### [Texto extraído]
-- -- --

Ha pasado un año desde que los jefes de Estado de la mayoría de los países del mundo renovaron sus compromisos climáticos en la COP26, la histórica cumbre climática de las Naciones Unidas en Glasgow, Escocia.
El lunes, esos mismos líderes mundiales, con cambios mínimos en el elenco, se reunirán en Sharm El-Sheikh, Egipto, durante la COP27 para llevar a cabo negociaciones destinadas a frenar el calentamiento global.
El panorama a corto plazo es desalentador: los precios mundiales de la energía se están disparando, lo que estimula nuevas inversiones en combustibles fósiles.
La buena noticia: las instalaciones de energías renovables siguen aumentando en todo el mundo y la energía nuclear -que no produce emisiones de carbono y proporciona la energía de base que complementa las fuentes renovables, que por su propia naturaleza varían- está regresando en muchos países, aún los que eran más renuentes como Alemania y Japón.

-- -- --

### [Consigna 1]
Según el texto sobre la COP27, ¿en qué ciudad y país se reunirán los líderes mundiales para las negociaciones?

Entradas de datos:
-- -- --

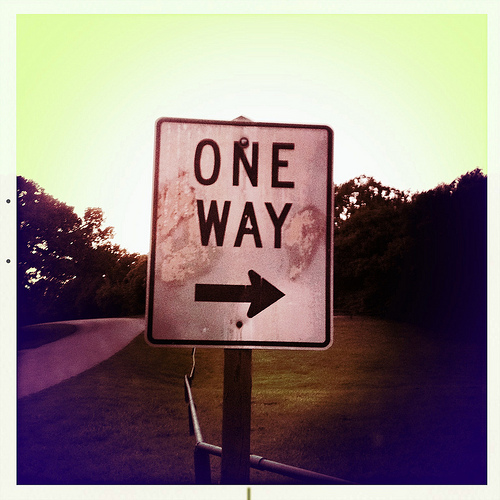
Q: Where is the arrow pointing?
A: To the right.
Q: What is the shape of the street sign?
A: Rectangle.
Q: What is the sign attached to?
A: Metal pole.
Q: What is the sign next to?
A: Metal fencing.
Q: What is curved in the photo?
A: Road.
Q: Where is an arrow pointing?
A: To the right.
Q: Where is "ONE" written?
A: On a sign.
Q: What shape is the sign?
A: Rectangular.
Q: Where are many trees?
A: In the distance.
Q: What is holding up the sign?
A: A post.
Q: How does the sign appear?
A: Dirty.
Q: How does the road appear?
A: Curved.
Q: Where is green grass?
A: Next to the road.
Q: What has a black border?
A: The sign.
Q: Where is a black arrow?
A: On sign.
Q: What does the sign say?
A: One way.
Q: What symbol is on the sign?
A: Arrow.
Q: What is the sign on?
A: A post.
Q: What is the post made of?
A: Wood.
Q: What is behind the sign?
A: A fence.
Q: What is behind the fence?
A: Grass.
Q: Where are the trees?
A: Behind the sign.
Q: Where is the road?
A: To the left.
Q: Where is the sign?
A: Next to the road.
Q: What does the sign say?
A: One way.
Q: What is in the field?
A: A fence.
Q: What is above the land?
A: The sky.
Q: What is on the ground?
A: Grass.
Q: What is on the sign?
A: An arrow.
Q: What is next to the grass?
A: Trees.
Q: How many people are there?
A: 0.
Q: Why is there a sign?
A: For traffic safety.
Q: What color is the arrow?
A: Black.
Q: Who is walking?
A: No one.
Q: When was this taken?
A: During the day.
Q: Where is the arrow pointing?
A: Right.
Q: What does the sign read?
A: One way.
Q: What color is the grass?
A: Green.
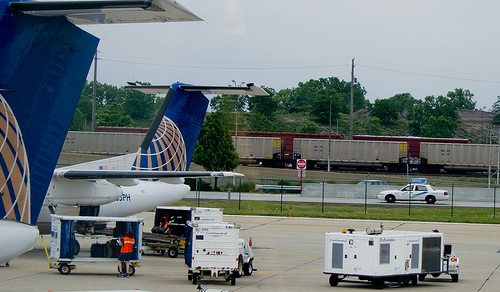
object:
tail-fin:
[0, 0, 206, 228]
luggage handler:
[116, 230, 134, 277]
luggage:
[88, 239, 120, 258]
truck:
[185, 222, 256, 285]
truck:
[73, 205, 224, 258]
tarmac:
[0, 216, 499, 291]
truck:
[323, 223, 460, 289]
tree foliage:
[79, 74, 468, 135]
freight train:
[60, 126, 497, 177]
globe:
[129, 115, 188, 172]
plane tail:
[123, 80, 272, 171]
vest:
[120, 237, 135, 253]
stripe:
[123, 240, 134, 244]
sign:
[411, 178, 427, 185]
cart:
[49, 214, 145, 279]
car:
[377, 178, 451, 204]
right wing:
[53, 169, 243, 187]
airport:
[4, 2, 498, 291]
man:
[115, 231, 137, 278]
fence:
[189, 179, 500, 220]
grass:
[181, 197, 498, 225]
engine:
[47, 178, 122, 206]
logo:
[130, 116, 187, 172]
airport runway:
[5, 212, 498, 288]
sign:
[297, 159, 307, 170]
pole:
[300, 169, 303, 195]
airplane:
[41, 81, 270, 258]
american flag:
[99, 166, 109, 170]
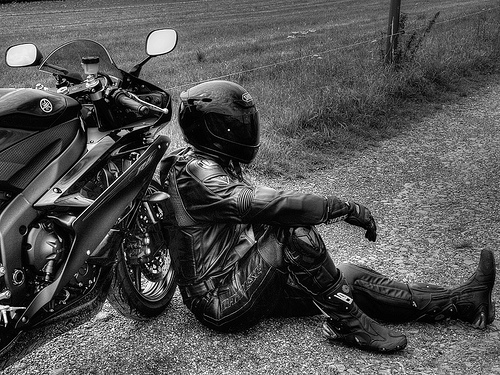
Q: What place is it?
A: It is a road.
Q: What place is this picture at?
A: It is at the road.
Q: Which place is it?
A: It is a road.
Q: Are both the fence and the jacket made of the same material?
A: No, the fence is made of wood and the jacket is made of metal.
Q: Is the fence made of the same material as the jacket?
A: No, the fence is made of wood and the jacket is made of metal.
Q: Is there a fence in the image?
A: Yes, there is a fence.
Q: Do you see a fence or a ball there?
A: Yes, there is a fence.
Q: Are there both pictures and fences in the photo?
A: No, there is a fence but no pictures.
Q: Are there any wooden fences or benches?
A: Yes, there is a wood fence.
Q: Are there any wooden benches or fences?
A: Yes, there is a wood fence.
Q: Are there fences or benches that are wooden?
A: Yes, the fence is wooden.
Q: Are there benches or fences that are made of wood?
A: Yes, the fence is made of wood.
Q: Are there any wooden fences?
A: Yes, there is a wood fence.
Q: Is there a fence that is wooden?
A: Yes, there is a fence that is wooden.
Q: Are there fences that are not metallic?
A: Yes, there is a wooden fence.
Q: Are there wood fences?
A: Yes, there is a fence that is made of wood.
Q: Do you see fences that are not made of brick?
A: Yes, there is a fence that is made of wood.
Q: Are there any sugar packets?
A: No, there are no sugar packets.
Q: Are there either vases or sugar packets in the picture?
A: No, there are no sugar packets or vases.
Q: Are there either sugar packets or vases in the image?
A: No, there are no sugar packets or vases.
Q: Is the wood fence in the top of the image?
A: Yes, the fence is in the top of the image.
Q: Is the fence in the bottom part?
A: No, the fence is in the top of the image.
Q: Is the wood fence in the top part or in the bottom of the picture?
A: The fence is in the top of the image.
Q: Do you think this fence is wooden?
A: Yes, the fence is wooden.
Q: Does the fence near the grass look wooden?
A: Yes, the fence is wooden.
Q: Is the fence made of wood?
A: Yes, the fence is made of wood.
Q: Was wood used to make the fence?
A: Yes, the fence is made of wood.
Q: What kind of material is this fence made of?
A: The fence is made of wood.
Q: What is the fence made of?
A: The fence is made of wood.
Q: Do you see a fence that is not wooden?
A: No, there is a fence but it is wooden.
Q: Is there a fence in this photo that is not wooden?
A: No, there is a fence but it is wooden.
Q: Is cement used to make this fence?
A: No, the fence is made of wood.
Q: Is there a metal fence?
A: No, there is a fence but it is made of wood.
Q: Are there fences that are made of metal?
A: No, there is a fence but it is made of wood.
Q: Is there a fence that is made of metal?
A: No, there is a fence but it is made of wood.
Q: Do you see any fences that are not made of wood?
A: No, there is a fence but it is made of wood.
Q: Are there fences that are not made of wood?
A: No, there is a fence but it is made of wood.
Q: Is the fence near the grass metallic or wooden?
A: The fence is wooden.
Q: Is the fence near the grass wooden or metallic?
A: The fence is wooden.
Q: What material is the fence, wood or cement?
A: The fence is made of wood.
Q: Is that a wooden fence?
A: Yes, that is a wooden fence.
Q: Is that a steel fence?
A: No, that is a wooden fence.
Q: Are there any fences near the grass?
A: Yes, there is a fence near the grass.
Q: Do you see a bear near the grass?
A: No, there is a fence near the grass.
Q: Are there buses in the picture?
A: No, there are no buses.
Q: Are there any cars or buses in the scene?
A: No, there are no buses or cars.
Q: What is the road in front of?
A: The road is in front of the grass.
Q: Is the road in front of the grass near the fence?
A: Yes, the road is in front of the grass.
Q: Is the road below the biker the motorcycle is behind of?
A: Yes, the road is below the biker.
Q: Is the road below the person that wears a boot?
A: Yes, the road is below the biker.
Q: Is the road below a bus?
A: No, the road is below the biker.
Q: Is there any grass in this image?
A: Yes, there is grass.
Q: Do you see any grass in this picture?
A: Yes, there is grass.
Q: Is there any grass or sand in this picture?
A: Yes, there is grass.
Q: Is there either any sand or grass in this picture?
A: Yes, there is grass.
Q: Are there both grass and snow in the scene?
A: No, there is grass but no snow.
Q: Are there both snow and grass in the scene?
A: No, there is grass but no snow.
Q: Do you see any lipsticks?
A: No, there are no lipsticks.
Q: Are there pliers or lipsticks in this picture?
A: No, there are no lipsticks or pliers.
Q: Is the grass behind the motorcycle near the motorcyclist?
A: Yes, the grass is behind the motorcycle.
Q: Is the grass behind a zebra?
A: No, the grass is behind the motorcycle.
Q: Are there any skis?
A: No, there are no skis.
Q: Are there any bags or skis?
A: No, there are no skis or bags.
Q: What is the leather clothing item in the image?
A: The clothing item is a jacket.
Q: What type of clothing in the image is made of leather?
A: The clothing is a jacket.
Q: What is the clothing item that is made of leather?
A: The clothing item is a jacket.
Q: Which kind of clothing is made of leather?
A: The clothing is a jacket.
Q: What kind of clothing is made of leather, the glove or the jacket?
A: The jacket is made of leather.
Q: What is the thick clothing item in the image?
A: The clothing item is a jacket.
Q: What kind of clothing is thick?
A: The clothing is a jacket.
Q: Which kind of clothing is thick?
A: The clothing is a jacket.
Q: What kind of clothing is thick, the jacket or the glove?
A: The jacket is thick.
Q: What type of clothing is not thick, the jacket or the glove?
A: The glove is not thick.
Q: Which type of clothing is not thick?
A: The clothing is a glove.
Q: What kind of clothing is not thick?
A: The clothing is a glove.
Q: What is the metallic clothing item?
A: The clothing item is a jacket.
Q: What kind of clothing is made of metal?
A: The clothing is a jacket.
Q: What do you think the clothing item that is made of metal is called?
A: The clothing item is a jacket.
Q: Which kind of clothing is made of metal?
A: The clothing is a jacket.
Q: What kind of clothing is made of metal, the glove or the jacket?
A: The jacket is made of metal.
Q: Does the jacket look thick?
A: Yes, the jacket is thick.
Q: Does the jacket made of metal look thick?
A: Yes, the jacket is thick.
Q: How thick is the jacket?
A: The jacket is thick.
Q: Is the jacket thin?
A: No, the jacket is thick.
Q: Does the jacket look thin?
A: No, the jacket is thick.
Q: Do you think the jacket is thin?
A: No, the jacket is thick.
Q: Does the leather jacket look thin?
A: No, the jacket is thick.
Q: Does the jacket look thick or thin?
A: The jacket is thick.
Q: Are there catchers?
A: No, there are no catchers.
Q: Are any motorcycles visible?
A: Yes, there is a motorcycle.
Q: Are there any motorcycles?
A: Yes, there is a motorcycle.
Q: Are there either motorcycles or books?
A: Yes, there is a motorcycle.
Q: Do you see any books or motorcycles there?
A: Yes, there is a motorcycle.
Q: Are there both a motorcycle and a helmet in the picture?
A: Yes, there are both a motorcycle and a helmet.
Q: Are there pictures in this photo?
A: No, there are no pictures.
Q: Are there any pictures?
A: No, there are no pictures.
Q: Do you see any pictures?
A: No, there are no pictures.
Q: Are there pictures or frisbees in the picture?
A: No, there are no pictures or frisbees.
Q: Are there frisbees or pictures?
A: No, there are no pictures or frisbees.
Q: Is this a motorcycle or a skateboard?
A: This is a motorcycle.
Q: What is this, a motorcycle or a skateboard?
A: This is a motorcycle.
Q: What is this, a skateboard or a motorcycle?
A: This is a motorcycle.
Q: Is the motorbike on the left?
A: Yes, the motorbike is on the left of the image.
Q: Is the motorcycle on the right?
A: No, the motorcycle is on the left of the image.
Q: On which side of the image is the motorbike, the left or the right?
A: The motorbike is on the left of the image.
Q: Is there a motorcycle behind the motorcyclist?
A: Yes, there is a motorcycle behind the motorcyclist.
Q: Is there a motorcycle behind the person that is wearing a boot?
A: Yes, there is a motorcycle behind the motorcyclist.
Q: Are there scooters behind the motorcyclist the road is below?
A: No, there is a motorcycle behind the motorcyclist.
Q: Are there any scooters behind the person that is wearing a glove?
A: No, there is a motorcycle behind the motorcyclist.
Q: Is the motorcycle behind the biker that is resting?
A: Yes, the motorcycle is behind the biker.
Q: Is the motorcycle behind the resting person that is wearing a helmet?
A: Yes, the motorcycle is behind the biker.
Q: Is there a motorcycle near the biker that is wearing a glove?
A: Yes, there is a motorcycle near the motorcyclist.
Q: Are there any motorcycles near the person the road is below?
A: Yes, there is a motorcycle near the motorcyclist.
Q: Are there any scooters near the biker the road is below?
A: No, there is a motorcycle near the motorcyclist.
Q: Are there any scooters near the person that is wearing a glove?
A: No, there is a motorcycle near the motorcyclist.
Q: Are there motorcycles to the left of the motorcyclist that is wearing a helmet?
A: Yes, there is a motorcycle to the left of the biker.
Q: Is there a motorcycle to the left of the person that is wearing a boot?
A: Yes, there is a motorcycle to the left of the biker.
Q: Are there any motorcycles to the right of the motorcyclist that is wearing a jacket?
A: No, the motorcycle is to the left of the motorcyclist.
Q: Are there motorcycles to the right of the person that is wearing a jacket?
A: No, the motorcycle is to the left of the motorcyclist.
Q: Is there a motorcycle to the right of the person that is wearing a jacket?
A: No, the motorcycle is to the left of the motorcyclist.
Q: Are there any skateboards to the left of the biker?
A: No, there is a motorcycle to the left of the biker.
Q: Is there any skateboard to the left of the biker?
A: No, there is a motorcycle to the left of the biker.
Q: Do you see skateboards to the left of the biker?
A: No, there is a motorcycle to the left of the biker.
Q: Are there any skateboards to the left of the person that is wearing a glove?
A: No, there is a motorcycle to the left of the biker.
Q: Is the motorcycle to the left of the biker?
A: Yes, the motorcycle is to the left of the biker.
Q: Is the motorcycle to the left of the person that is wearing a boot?
A: Yes, the motorcycle is to the left of the biker.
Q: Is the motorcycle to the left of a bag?
A: No, the motorcycle is to the left of the biker.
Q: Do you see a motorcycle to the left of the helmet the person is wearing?
A: Yes, there is a motorcycle to the left of the helmet.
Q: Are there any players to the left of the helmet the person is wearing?
A: No, there is a motorcycle to the left of the helmet.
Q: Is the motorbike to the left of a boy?
A: No, the motorbike is to the left of the helmet.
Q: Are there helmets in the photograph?
A: Yes, there is a helmet.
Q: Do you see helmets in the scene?
A: Yes, there is a helmet.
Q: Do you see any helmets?
A: Yes, there is a helmet.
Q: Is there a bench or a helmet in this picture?
A: Yes, there is a helmet.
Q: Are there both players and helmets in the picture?
A: No, there is a helmet but no players.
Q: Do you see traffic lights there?
A: No, there are no traffic lights.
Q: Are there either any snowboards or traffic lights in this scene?
A: No, there are no traffic lights or snowboards.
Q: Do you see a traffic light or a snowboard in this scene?
A: No, there are no traffic lights or snowboards.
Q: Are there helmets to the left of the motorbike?
A: No, the helmet is to the right of the motorbike.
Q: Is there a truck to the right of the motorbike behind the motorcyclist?
A: No, there is a helmet to the right of the motorcycle.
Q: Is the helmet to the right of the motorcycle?
A: Yes, the helmet is to the right of the motorcycle.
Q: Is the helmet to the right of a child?
A: No, the helmet is to the right of the motorcycle.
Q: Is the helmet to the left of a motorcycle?
A: No, the helmet is to the right of a motorcycle.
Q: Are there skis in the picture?
A: No, there are no skis.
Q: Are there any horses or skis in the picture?
A: No, there are no skis or horses.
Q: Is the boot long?
A: Yes, the boot is long.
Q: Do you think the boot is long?
A: Yes, the boot is long.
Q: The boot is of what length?
A: The boot is long.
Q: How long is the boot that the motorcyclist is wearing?
A: The boot is long.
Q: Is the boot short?
A: No, the boot is long.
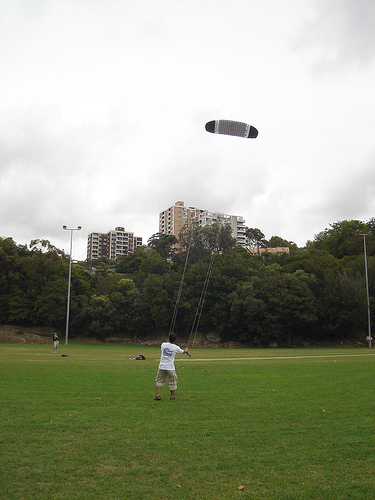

-- -- --

### [Consigna 2]
Reproduce del listado el tramo que comienza en la línea que contiene "Q: Do you see a fence or a ball there?" y termina en la línea que contiene "A: Yes, there is a wooden fence.", con ambas líneas incluidas.

### [Solución 1]
En Sharm El-Sheikh, Egipto.

### [Solución 2]
Q: Do you see a fence or a ball there?
A: Yes, there is a fence.
Q: Are there both pictures and fences in the photo?
A: No, there is a fence but no pictures.
Q: Are there any wooden fences or benches?
A: Yes, there is a wood fence.
Q: Are there any wooden benches or fences?
A: Yes, there is a wood fence.
Q: Are there fences or benches that are wooden?
A: Yes, the fence is wooden.
Q: Are there benches or fences that are made of wood?
A: Yes, the fence is made of wood.
Q: Are there any wooden fences?
A: Yes, there is a wood fence.
Q: Is there a fence that is wooden?
A: Yes, there is a fence that is wooden.
Q: Are there fences that are not metallic?
A: Yes, there is a wooden fence.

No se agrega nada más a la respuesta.